3. The supported catalyst according to claim 1 wherein said catalyst metal nanoparticles have an average particle size of 2.0 nm or less.

4. The supported catalyst according to claim 1 wherein said catalyst metal nanoparticles have an average particle size of 1.8 nm or less.

5. The supported catalyst according to claim 1 wherein said catalyst metal nanoparticles have a standard deviation of particle size of 0.5 nm or less.

6. The supported catalyst according to claim 4 wherein said catalyst metal nanoparticles have a standard deviation of particle size of 0.5 nm or less.

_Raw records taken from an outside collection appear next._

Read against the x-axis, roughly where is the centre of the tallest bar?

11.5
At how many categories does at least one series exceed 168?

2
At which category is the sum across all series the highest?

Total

7. The supported catalyst according to claim 1 wherein the weight of catalyst metal nanoparticles in the supported catalyst is 40% or more of the weight of the supported catalyst.

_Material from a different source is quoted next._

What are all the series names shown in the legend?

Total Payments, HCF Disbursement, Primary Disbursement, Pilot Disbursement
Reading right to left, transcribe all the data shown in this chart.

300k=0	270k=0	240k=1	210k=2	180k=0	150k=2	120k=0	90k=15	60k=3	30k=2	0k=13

8. The supported catalyst according to claim 1 wherein the weight of catalyst metal nanoparticles in the supported catalyst is 50% or more of the weight of the supported catalyst.

9. The supported catalyst according to claim 1 wherein said support particles comprise carbon.

10. The supported catalyst according to claim 1 wherein said support particles consist essentially of carbon.

11. The supported catalyst according to claim 4 wherein said support particles comprise carbon.

12. The supported catalyst according to claim 4 wherein said support particles consist essentially of carbon.

13. The supported catalyst according to claim 1 wherein said catalyst metal nanoparticles comprise platinum.

14. The supported catalyst according to claim 13 wherein said catalyst metal nanoparticles consist essentially of platinum.

15. The supported catalyst according to claim 13 wherein said catalyst metal nanoparticles consist essentially of platinum and ruthenium.

16. The supported catalyst according to claim 13 wherein said support particles consist essentially of carbon.

17. The supported catalyst according to claim 4 wherein said catalyst metal nanoparticles comprise platinum.

18. The supported catalyst according to claim 17 wherein said catalyst metal nanoparticles consist essentially of platinum.

19. The supported catalyst according to claim 17 wherein said catalyst metal nanoparticles consist essentially of platinum and ruthenium.

20. The supported catalyst according to claim 17 wherein said support particles consist essentially of carbon.

21. A fuel cell membrane electrode assembly comprising the supported catalyst according to claim 1.